Over the past twenty years, the issue of land dispossession has been of dire concern to Egypt’s rural population. After Egypt's recent unrest, however, new momentum has been afforded to farmers' protests due to lowered inhibitions about dissent as well as the creation of opportunity for farmers to establish a political presence.
The issuance of Law 96/1992 allowed pre-Nasser era landowners the incontestable right to take back their land, which resulted in the displacement of over a million farmers from their land and homes.
Since the law came into effect in 1997, farmers have attempted to retaliate through protests and by creating awareness through the media. Due to a lack of organization on the farmers’ part and poor representation in the media, their efforts floundered, allowing systematic mistreatment to continue unnoticed.
This history is not exclusive to Egypt. Throughout India, various forms of violent land grabbing have continued to plague Indian rural communities since the 1960’s.
Though the details differ in each case, there are strong resemblances between the rural injustices of Egypt and India, according to Reem Saad, an associate research professor and director of the Middle East Studies Center at the American University in Cairo.
“It’s the same model of polarization between rich and poor, as well as land grabbing and the consequences of dispossession,” he says.
In India, land acquisition is enabled through the alignment of the colonial Land Acquisition Act of 1894 and the joint greed of wealthy landowners in connection with the state. Post-1991 economic reforms, with their emphasis on privatization, further exacerbated the state’s hunger for land — a state of affairs similar to that in Egypt.
“But at the same time,” continues Saad, “India is more exposed in terms of what we should be doing and learning — not necessarily in terms of militant resistance, but in terms of politics and cooperatives.”
A significant contributor to the publicized image of India’s rural affairs is the existence of militant, revolutionary and anti-repressive groups, such as the Naxalites, which emerged in 1967 and spread to 15 Indian states. Their activity has intensified across the country in response to systematic violence committed by the state against peasant rights and livelihoods.
The Naxalites are trying to organize farmers to bring about land reform through radical means, including violence.
The existence of an entity, such as the Naxalites, is particularly disquieting considering the routine violence committed towards the rural population of Egypt, which comprises 40 percent of Egypt’s population of 80 million. This raises the question: What if Egypt’s peasants were to follow suit?
According to Sons of the Soil, an Egyptian organization formed in 2005 to organize farmers, militant responses have occurred in the past in Egypt, though sporadically and in a less organized way than that of the Naxalites.
In 2005, a group of landowners accompanied by police attempted to take land from the village of Sarando in the Beheira Governate by force. Thousands of rural workers retaliated, but according to many involved, the response of farmers was misguided.
“We hope not to see organized militant peasant groups forming in Egypt at the current time,” says Saad. “There is no guarantee that it could be implemented in a productive and effective way and it could end up getting very ugly. Considering the recent revolution, the focus must be on gaining political presence.”
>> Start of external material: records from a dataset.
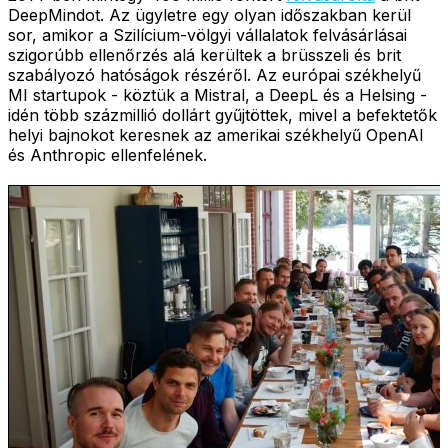
DeepMindot. Az ügyletre egy olyan időszakban kerül
sor, amikor a Szilícium-völgyi vállalatok felvásárlásai
szigorúbb ellenőrzés alá kerültek a brüsszeli és brit
szabályozó hatóságok részéről. Az európai székhelyű
MI startupok - köztük a Mistral, a DeepL és a Helsing -
idén több százmillió dollárt gyűjtöttek, mivel a befektetők
helyi bajnokot keresnek az amerikai székhelyű OpenAI
és Anthropic ellenfelének.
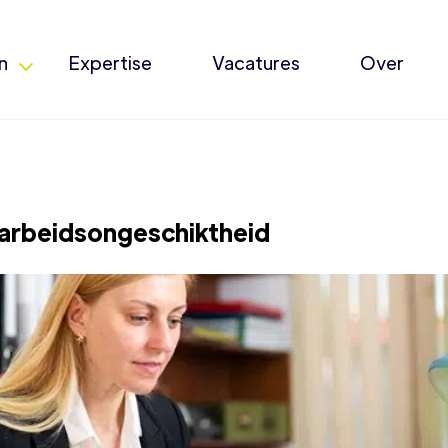
n
Expertise
Vacatures
Over
 arbeidsongeschiktheid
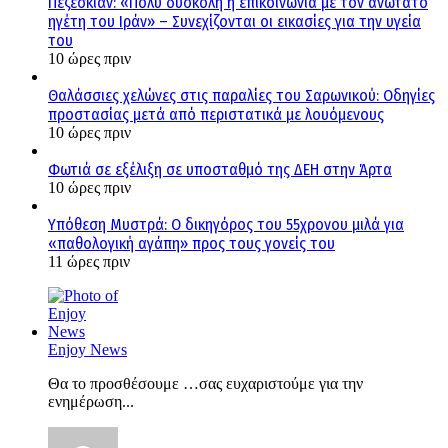
Πεζεσκιάν: «Πολύ δύσκολη η επικοινωνία με τον ανώτατο
ηγέτη του Ιράν» – Συνεχίζονται οι εικασίες για την υγεία
του
10 ώρες πριν
Θαλάσσιες χελώνες στις παραλίες του Σαρωνικού: Οδηγίες
προστασίας μετά από περιστατικά με λουόμενους
10 ώρες πριν
Φωτιά σε εξέλιξη σε υποσταθμό της ΔΕΗ στην Άρτα
10 ώρες πριν
Υπόθεση Μυστρά: Ο δικηγόρος του 55χρονου μιλά για
«παθολογική αγάπη» προς τους γονείς του
11 ώρες πριν
Enjoy News
Θα το προσθέσουμε …σας ευχαριστούμε για την
ενημέρωση...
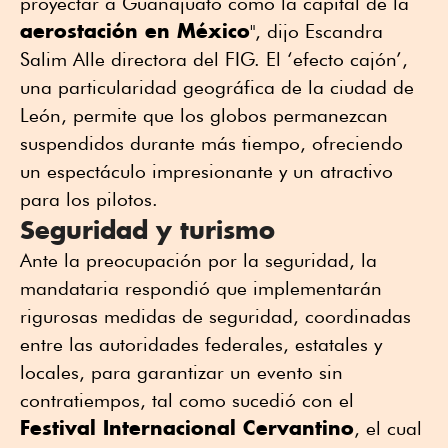
proyectar a Guanajuato como la capital de la
aerostación en México
", dijo Escandra
Salim Alle directora del FIG. El ‘efecto cajón’,
una particularidad geográfica de la ciudad de
León, permite que los globos permanezcan
suspendidos durante más tiempo, ofreciendo
un espectáculo impresionante y un atractivo
para los pilotos.
Seguridad y turismo
Ante la preocupación por la seguridad, la
mandataria respondió que implementarán
rigurosas medidas de seguridad, coordinadas
entre las autoridades federales, estatales y
locales, para garantizar un evento sin
contratiempos, tal como sucedió con el
Festival Internacional Cervantino
, el cual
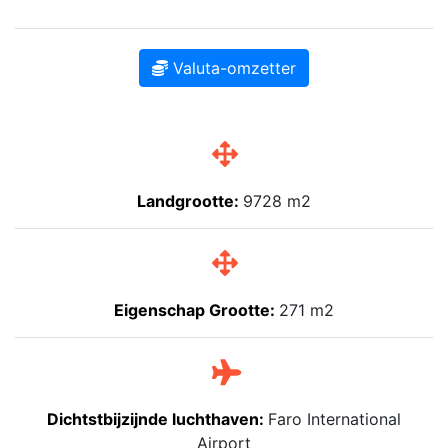
Valuta-omzetter
Landgrootte:
9728 m2
Eigenschap Grootte:
271 m2
Dichtstbijzijnde luchthaven:
Faro International
Airport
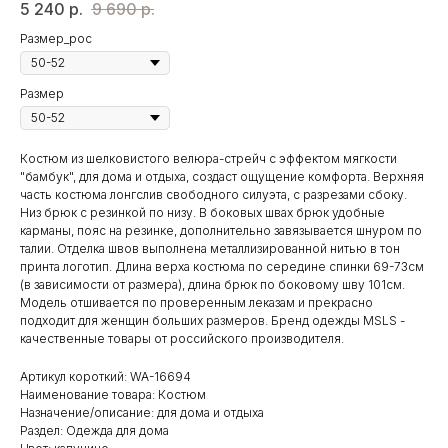
5 240
р.
9 690
р.
Размер_рос
Размер
Костюм из шелковистого велюра-стрейч с эффектом мягкости
"бамбук", для дома и отдыха, создаст ощущение комфорта. Верхняя
часть костюма лонгслив свободного силуэта, с разрезами сбоку.
Низ брюк с резинкой по низу. В боковых швах брюк удобные
карманы, пояс на резинке, дополнительно завязывается шнуром по
талии. Отделка швов выполнена металлизированной нитью в тон
принта логотип. Длина верха костюма по середине спинки 69-73см
(в зависимости от размера), длина брюк по боковому шву 101см.
Модель отшивается по проверенным леказам и прекрасно
подходит для женщин больших размеров. Бренд одежды MSLS -
качественные товары от российского производителя.
Артикул короткий: WA-16694
Наименование товара: Костюм
Назначение/описание: для дома и отдыха
Раздел: Одежда для дома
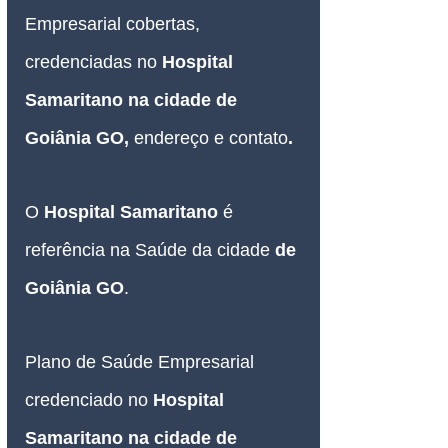
Empresarial 
cobertas, 
credenciadas no 
Hospital 
Samaritano na cidade de 
Goiânia GO
, 
endereço e contato
.
O 
Hospital Samaritano
é 
referência na Saúde da cidade 
de 
Goiânia GO
.
Plano de Saúde Empresarial
credenciado no 
Hospital 
Samaritano na cidade de 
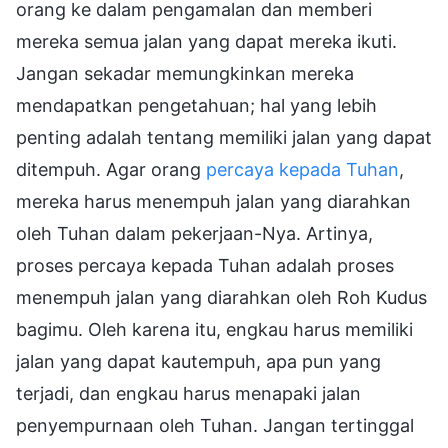
orang ke dalam pengamalan dan memberi
mereka semua jalan yang dapat mereka ikuti.
Jangan sekadar memungkinkan mereka
mendapatkan pengetahuan; hal yang lebih
penting adalah tentang memiliki jalan yang dapat
ditempuh. Agar orang
percaya kepada Tuhan
,
mereka harus menempuh jalan yang diarahkan
oleh Tuhan dalam pekerjaan-Nya. Artinya,
proses percaya kepada Tuhan adalah proses
menempuh jalan yang diarahkan oleh Roh Kudus
bagimu. Oleh karena itu, engkau harus memiliki
jalan yang dapat kautempuh, apa pun yang
terjadi, dan engkau harus menapaki jalan
penyempurnaan oleh Tuhan. Jangan tertinggal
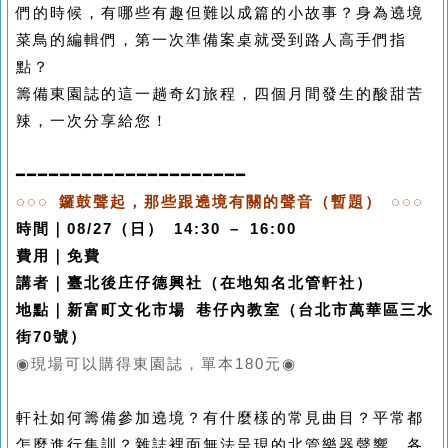
們的時候，有哪些有趣但難以成篇的小故事？身為遶境
菜鳥的編輯們，第一次準備案桌就受到路人高手們指
點？
籌備東園誌的這一趟奇幻旅程，四個月間發生的酸甜苦
辣，一次分享給您！
━━━━━━━━━━━━━━━━━━━━━
◌◌◌
鑼鼓聲起，那些跟遶境有關的聲音（暫題）
◌◌◌
時間｜
08/27
（日）
14:30 – 16:00
費用｜免費
講者｜臺北後庄仔德興社（在地知名北管軒社）
地點｜新富町文化市場 巷仔內教室（台北市萬華區三水
街
70
號）
◉
現場可以購得東園誌，單本
180
元
◉
軒社如何籌備參加遶境？有什麼樣的常見曲目？平常都
怎麼進行集訓？雜誌裡面無法呈現的北管樂器聲響、各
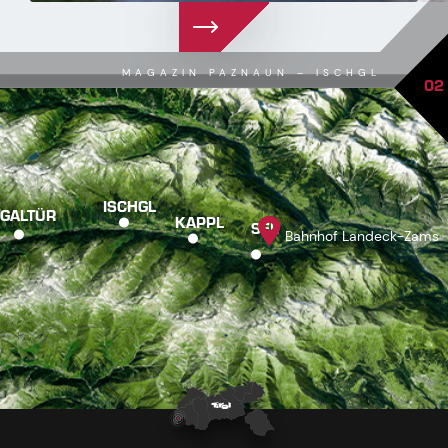
MAGAZIN PAZNAUN – ISCHGL
02
ISCHGL
GALTÜR
KAPPL
SEE
Bahnhof Landeck-Zams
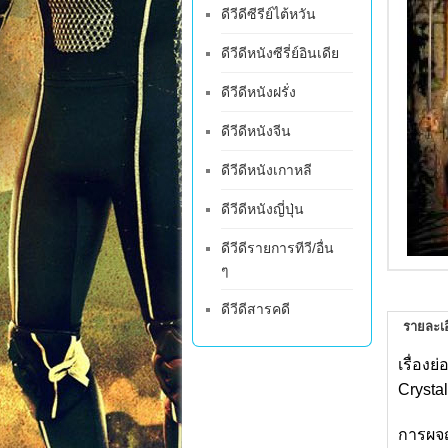
ดีวีดีซีรีย์ไต้หวัน
ดีวีดีหนังซีรี่ย์อินเดีย
ดีวีดีหนังฝรั่ง
ดีวีดีหนังจีน
ดีวีดีหนังเกาหลี
ดีวีดีหนังญี่ปุ่น
ดีวีดีรายการทีวี/อื่น
ๆ
ดีวีดีสารคดี
รายละเอ
เรื่องย
Crysta
การผจญ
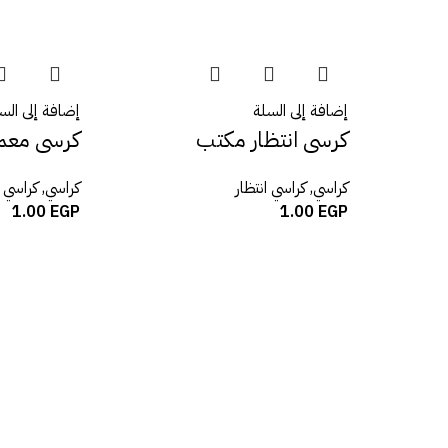
إضافة إلى السلة
إضافة إلى الس
كرسى انتظار مكتب
كرسى معم
كراسي
,
كراسي انتظار
كراسي
,
كراسي 
1.00
EGP
1.00
EGP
In India, the existence of functional unions and bottom-up syndicates represents a counterweight against land dispossession. The country's 73rd constitutional amendment of 1992 granted its poorest citizens a political presence through which to voice their opinion.
“Although in India the state has often treated Naxalism as a law-and-order issue and followed a security-centric approach, this suppression rationale has given way lately to a more "developmental" rationale — representative in the constitutional amendment of 1992,” states Dalia Wahdan, assistant professor of anthropology and comparative urban studies at the Foundation for Liberal and Management Education (FLAME) in Pune, India.
“Besides allowing the disadvantaged and weaker sections of society to run for elections, the amendment was a key step towards devolving the distribution of rural responsibilities and resources to the grass roots level,” says Wahdan.
India, however, is a federal democratic system that runs state elections independent from, yet politically associated with, the elections of the central government. Every state within the country regulates itself independently from the central government, thus creating divergences within the country itself.
Egypt, on the other hand, functions under laws that govern the entire country, making the implementation of a single representative syndicate a promising possibility.
“Since the revolution, many organizations have appeared calling themselves the 'farmer’s syndicate'”, states Mahmoud al-Mansy from Sons of the Soil. “The most prevalent one is headed by ex-NDP official Mohamed Borgosh. What they are trying to do is fraudulently claim to represent the farmers, get them to sign, and then take control of the situation from the inside.”
Since 2005, Sons of the Soil have been focused on guiding and implementing a bottom-up syndicate in Egypt that represents different areas and districts.
Unlike in India, where state divisions create internal conflict, a bottom-up syndicate in Egypt may be able to transform rural injustices into single-focus, addressable issues, potentially avoiding the need for future Naxalite-like entities that have turned the Green Revolution in India into a Red Revolution.
“We can learn a lot from India,” concludes Saad. “But what will happen really depends on how the farmers strategically address the situation.”
“If the peasants get organized, form a syndicate, and try to do the right and defensible thing, then things will work out well for them. If not, then who knows where it could go.”